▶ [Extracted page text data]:
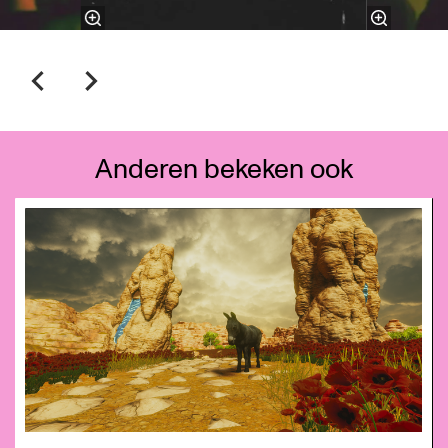
Anderen bekeken ook
Overslaan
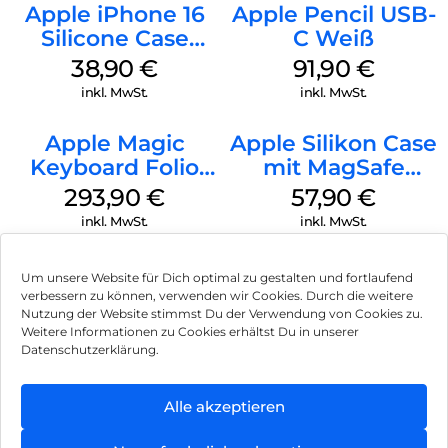
Apple iPhone 16
Apple Pencil USB-
Silicone Case
C Weiß
MagSafe
38,90
€
91,90
€
Ultramarine
inkl. MwSt.
inkl. MwSt.
Apple Magic
Apple Silikon Case
Keyboard Folio
mit MagSafe
iPad 10.9″ (10.Gen.)
iPhone 14 Pro
293,90
€
57,90
€
Weiß
(PRODUCT)RED
inkl. MwSt.
inkl. MwSt.
Um unsere Website für Dich optimal zu gestalten und fortlaufend
verbessern zu können, verwenden wir Cookies. Durch die weitere
Nutzung der Website stimmst Du der Verwendung von Cookies zu.
Impressum
Weitere Informationen zu Cookies erhältst Du in unserer
Datenschutzerklärung.
AGB
Datenschutz
Alle akzeptieren
Vertrag widerrufen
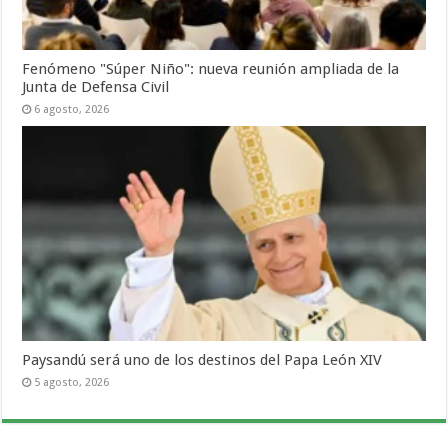
Fenómeno "Súper Niño": nueva reunión ampliada de la
Junta de Defensa Civil
6 agosto, 2026
Paysandú será uno de los destinos del Papa León XIV
5 agosto, 2026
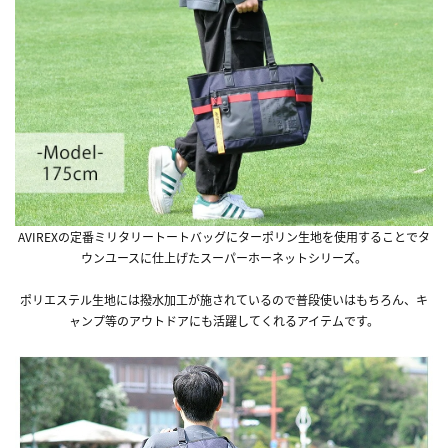
AVIREXの定番ミリタリートートバッグにターポリン生地を使用することでタ
ウンユースに仕上げたスーパーホーネットシリーズ。
ポリエステル生地には撥水加工が施されているので普段使いはもちろん、キ
ャンプ等のアウトドアにも活躍してくれるアイテムです。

▶ [Job item]: Copy out the lines starting with the line that contains "Apple iPhone 16" and continuing through the line that contains "Um unsere Website", both included.

▶ [Response to this task]:
Apple iPhone 16
Apple Pencil USB-
Silicone Case
C Weiß
MagSafe
38,90
€
91,90
€
Ultramarine
inkl. MwSt.
inkl. MwSt.
Apple Magic
Apple Silikon Case
Keyboard Folio
mit MagSafe
iPad 10.9″ (10.Gen.)
iPhone 14 Pro
293,90
€
57,90
€
Weiß
(PRODUCT)RED
inkl. MwSt.
inkl. MwSt.
Um unsere Website für Dich optimal zu gestalten und fortlaufend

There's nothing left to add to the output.